Wednesday, March 9, 2011

shut up, clare

All right, so we haven't gone to New YorkInstead we're here, in a French restaurant on Melrose, lunching on the patio. And, later, on the veranda at Shutters, sipping gin-and-tonics while the sun melts lazily into the Pacific. And, still later, in another French restaurant on Abbot Kinney, rapidly developing a matched set of miniature hangovers. But I'm getting ahead of myself.

I'm wearing a little black sundress, wedges, a light sweater. Big looped earrings that jingle faintly when I turn my head. I'm pretending it's already summer, and the weather has decided to oblige.

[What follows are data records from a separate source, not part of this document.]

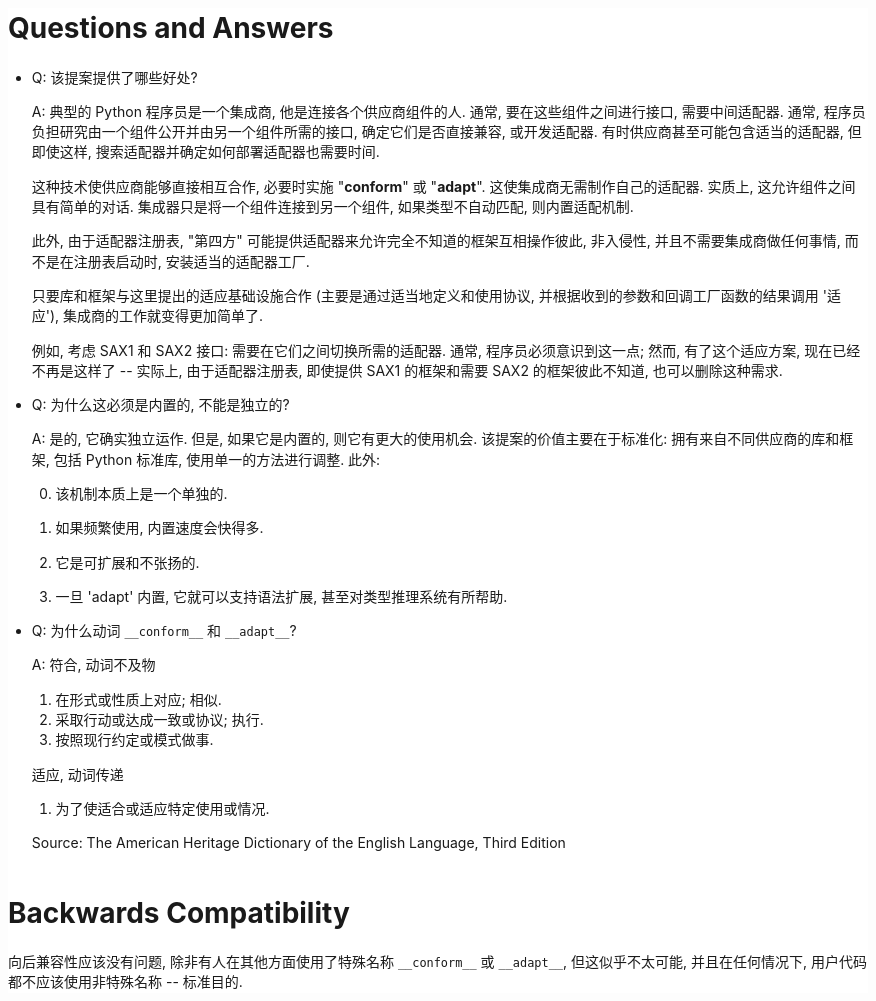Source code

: 
Questions and Answers
=====================

* Q: 该提案提供了哪些好处?

  A: 典型的 Python 程序员是一个集成商, 他是连接各个供应商组件的人. 通常,
  要在这些组件之间进行接口, 需要中间适配器. 通常, 程序员负担研究由一个组件公开并由另一个组件所需的接口,
  确定它们是否直接兼容, 或开发适配器. 有时供应商甚至可能包含适当的适配器, 但即使这样,
  搜索适配器并确定如何部署适配器也需要时间.

  这种技术使供应商能够直接相互合作, 必要时实施 "__conform__" 或 "__adapt__". 这使集成商无需制作自己的适配器.
  实质上, 这允许组件之间具有简单的对话. 集成器只是将一个组件连接到另一个组件, 如果类型不自动匹配, 则内置适配机制.

  此外, 由于适配器注册表, "第四方" 可能提供适配器来允许完全不知道的框架互相操作彼此, 非入侵性,
  并且不需要集成商做任何事情, 而不是在注册表启动时, 安装适当的适配器工厂.

  只要库和框架与这里提出的适应基础设施合作 (主要是通过适当地定义和使用协议,
  并根据收到的参数和回调工厂函数的结果调用 '适应'), 集成商的工作就变得更加简单了.

  例如, 考虑 SAX1 和 SAX2 接口: 需要在它们之间切换所需的适配器. 通常, 程序员必须意识到这一点;
  然而, 有了这个适应方案, 现在已经不再是这样了 -- 实际上, 由于适配器注册表,
  即使提供 SAX1 的框架和需要 SAX2 的框架彼此不知道, 也可以删除这种需求.


* Q: 为什么这必须是内置的, 不能是独立的?

  A: 是的, 它确实独立运作. 但是, 如果它是内置的, 则它有更大的使用机会.
      该提案的价值主要在于标准化: 拥有来自不同供应商的库和框架, 包括 Python 标准库,
      使用单一的方法进行调整. 此外:

  0.  该机制本质上是一个单独的.

  1.  如果频繁使用, 内置速度会快得多.

  2.  它是可扩展和不张扬的.

  3.  一旦 'adapt' 内置, 它就可以支持语法扩展, 甚至对类型推理系统有所帮助.


* Q: 为什么动词 ``__conform__`` 和 ``__adapt__``?

  A: 符合, 动词不及物

  1. 在形式或性质上对应; 相似.
  2. 采取行动或达成一致或协议; 执行.
  3. 按照现行约定或模式做事.

  适应, 动词传递

  1. 为了使适合或适应特定使用或情况.

  Source:  The American Heritage Dictionary of the English
  Language, Third Edition


Backwards Compatibility
=======================

向后兼容性应该没有问题, 除非有人在其他方面使用了特殊名称 ``__conform__`` 或 ``__adapt__``,
但这似乎不太可能, 并且在任何情况下, 用户代码都不应该使用非特殊名称 -- 标准目的.
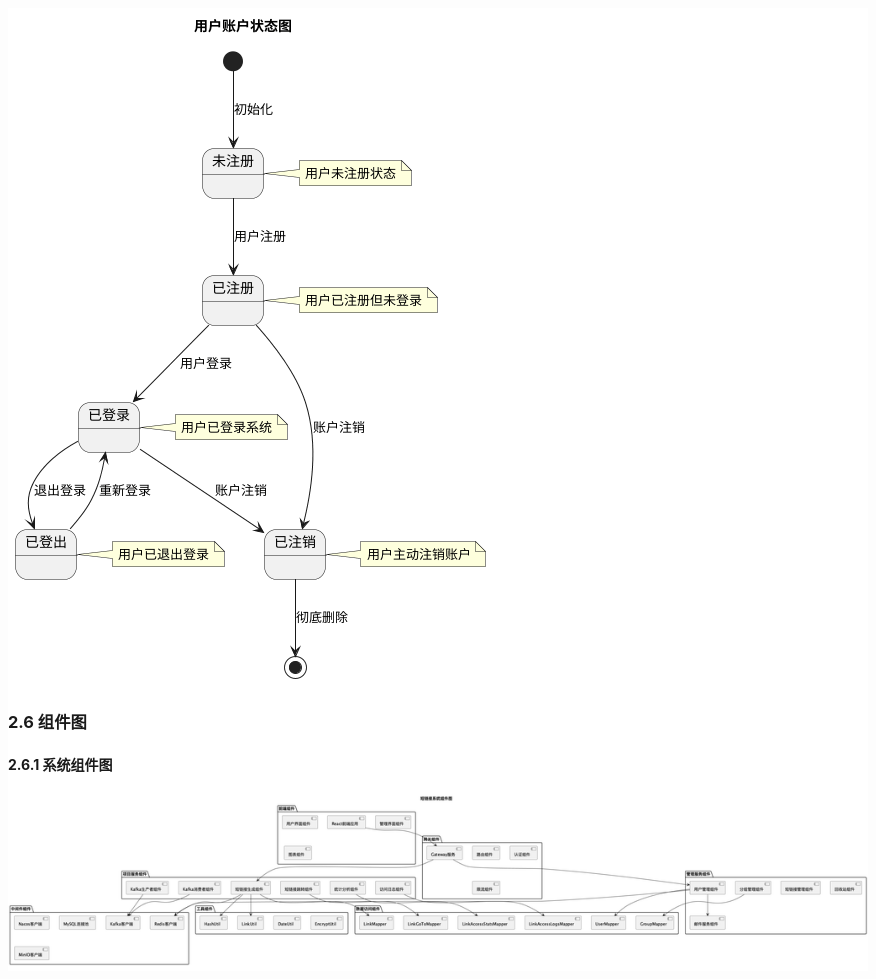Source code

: ![PlantUML图表](images/plantuml_15_3d85c1d9.png)

### 2.6 组件图

#### 2.6.1 系统组件图

![PlantUML图表](images/plantuml_16_7658e26a.png)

Next to me, he's wearing jeans, loafers, a navy blue blazer, and a crisp white shirt. With French cuffs. This is, he informs me, about as casual as he ever gets. He believes that tee shirts are for sleeping in.

He's a member of Ascot, for Christ's sake. I do my best Eliza Doolittle ("Come on, Dover! Move your bloomin' arse!") but he doesn't seem to find it quite as funny as I do.

That makes him sound like a stuffy bore, and he isn’t. Still, when I ask him about his favorite concert, he tells me about listening to a famous tenor sing in Red Square, with the Kremlin for set dressing. My answer -- Bon Jovi at the Staples Center -- seems a little pedestrian after that.

And it's when we start talking about computers (blessing or curse?) that my brain-to-mouth filter ruptures. He tells me how he insisted on using a typewriter for years, until his assistant finally rebelled. The words coming out of his mouth sound all too familiar. "God," I blurt, "you should really just date my dad."

There's a beat. He laughs, and then cocks an eyebrow into his glass. "Talk about lines you never want to hear on a date," he comments, his voice echoing in the gin. I have, as usual, said the wrong thing.

But it's true. Dad would love this guy. Whether or not I can is a different story.

1 comment:

  1. Yup, he's right - no dude wants to hear that on a date.